The late colonial-era file on Manto's trial for 'Bu' is several pages long. In between the bureaucratic correspondences and transcripts of Manto's trial, the file also contains the very first English translation of 'Bu'. The type-written translation is littered with grammar corrections, on the text as well as in the margins – in red ink no less. The translator's name is nowhere to be found. As my eyes gazed over the documents I realised that I had wandered on to a crime scene. There lay the translated short story, flat and dead. It had been beaten violently by the coloniser's language. As I turned the pages, parts of the translation would reappear in memos and notes as state officials came to pick apart the dead body, exhume it, probe it and use it as evidence in the courts.
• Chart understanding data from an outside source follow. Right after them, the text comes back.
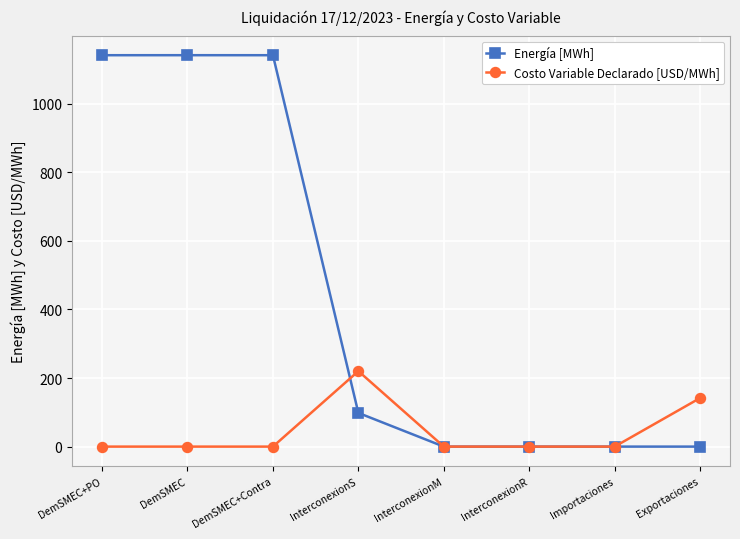

How many lines are shown in the chart?

2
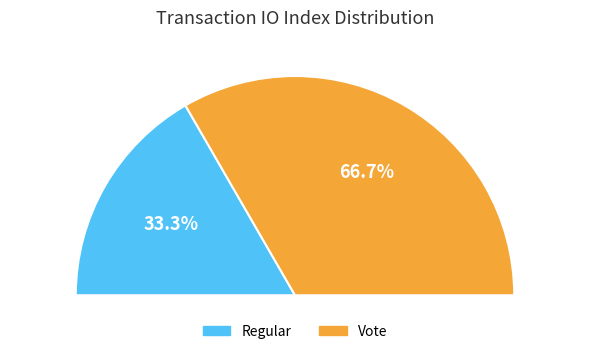

To the nearest percent, what is the average slice percentage?

50%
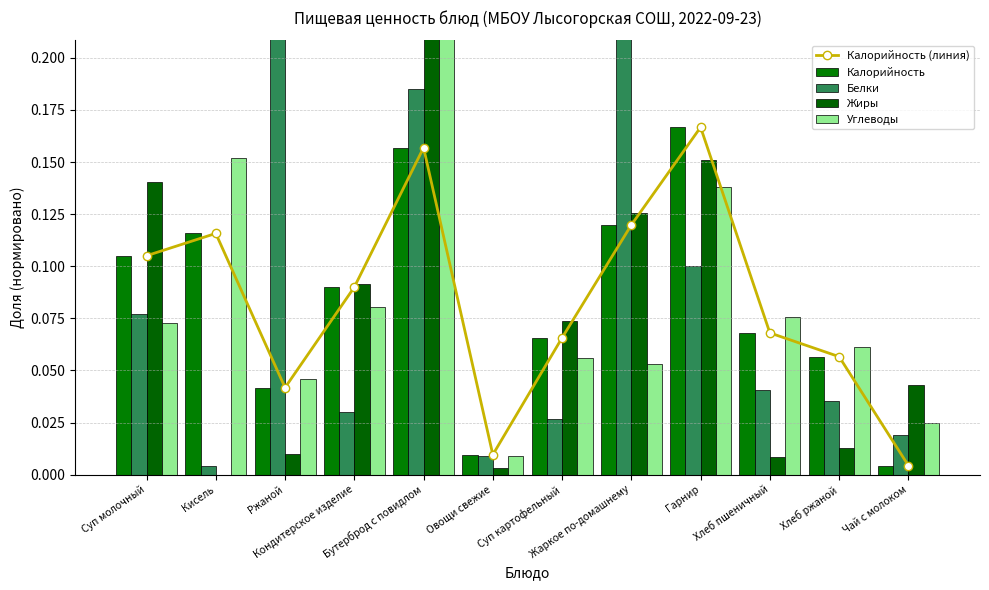

Which series has the widest spread of values?

Жиры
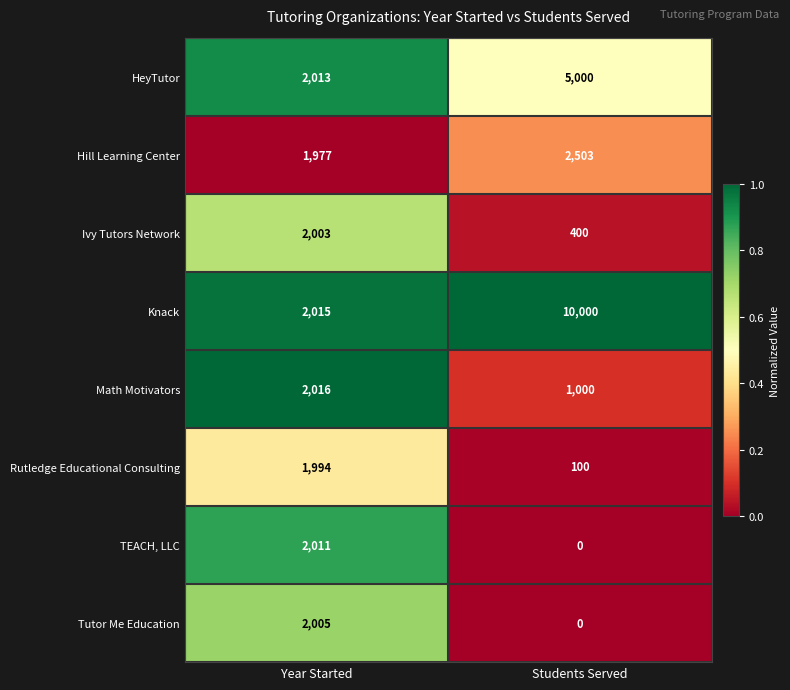

What is the sum of the Knack values at Year Started and Students Served?

12015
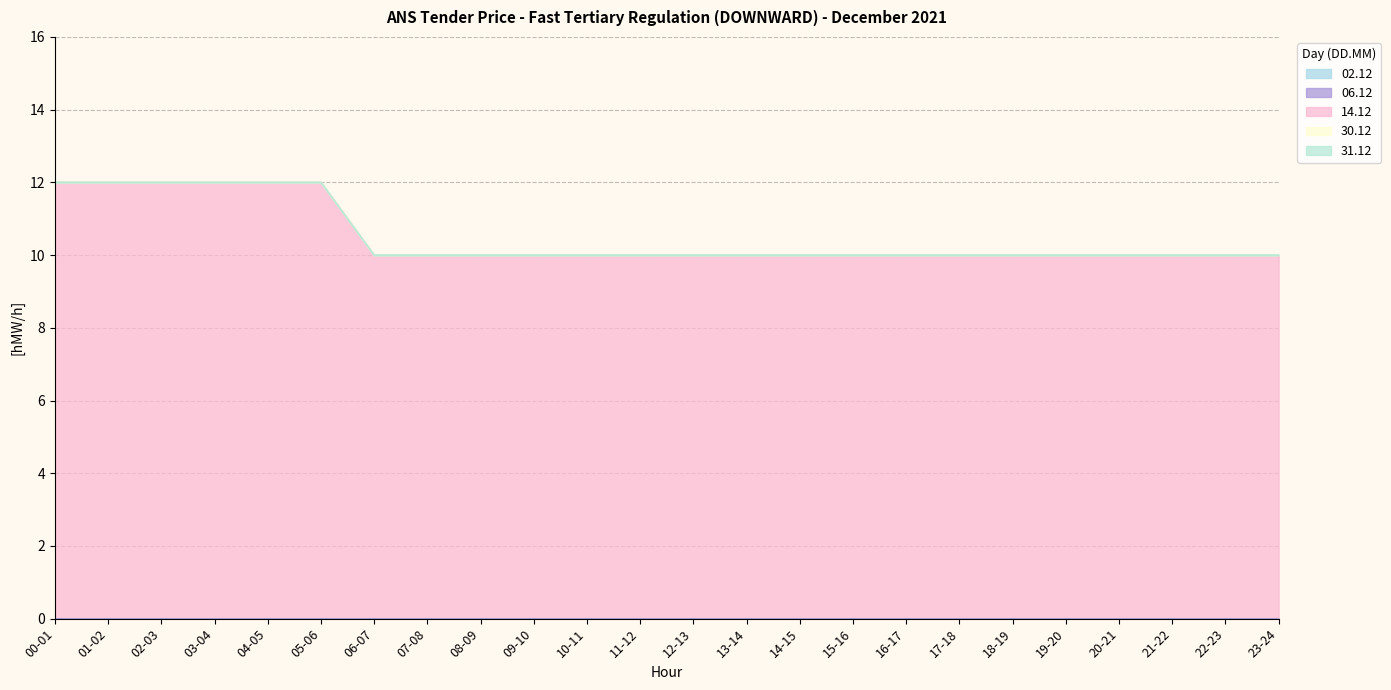

What is the difference between the highest and lowest values at 19-20?

10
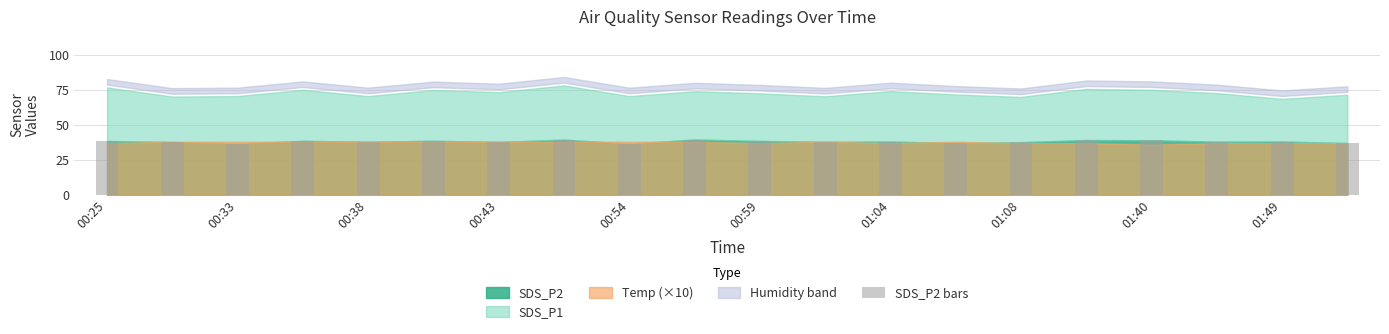

What is the value of the 9th bar from the left?

36.6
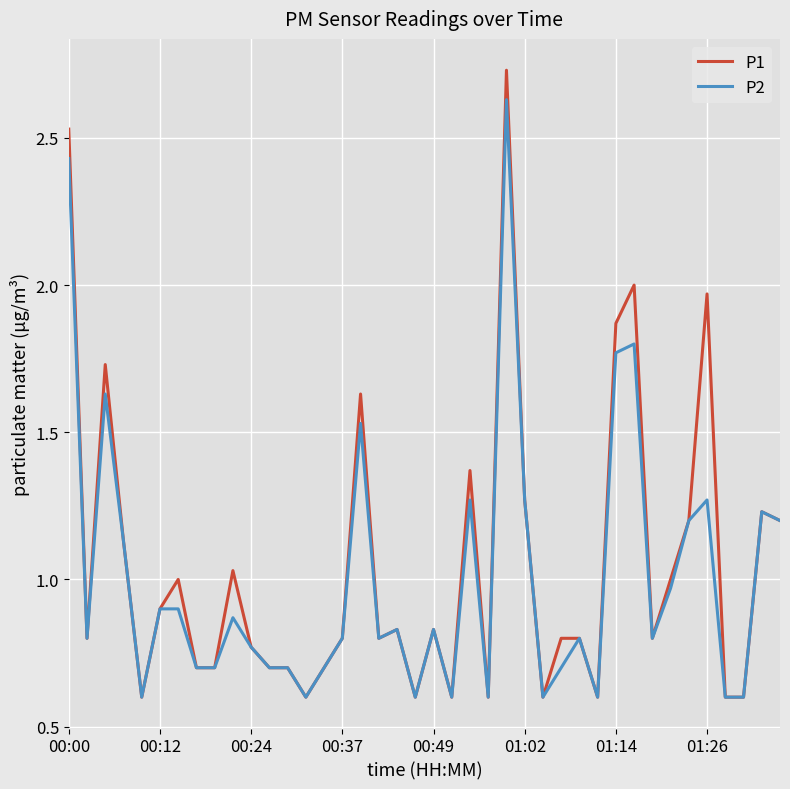

Rank the series by their maximum value, from highest to lowest.

P1, P2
I also realised I had to re-read 'Bu'. The first time I read it, I had found the story deeply troubling and it had made me uncomfortable. But that is what it is supposed to do, I hear the literary critics say in my head. Manto's writing has a stinging quality, lacerating the reader with dark irony, with prose and diction that is abrasive and bears into you like a twisted knife – this is the hallmark of his genius.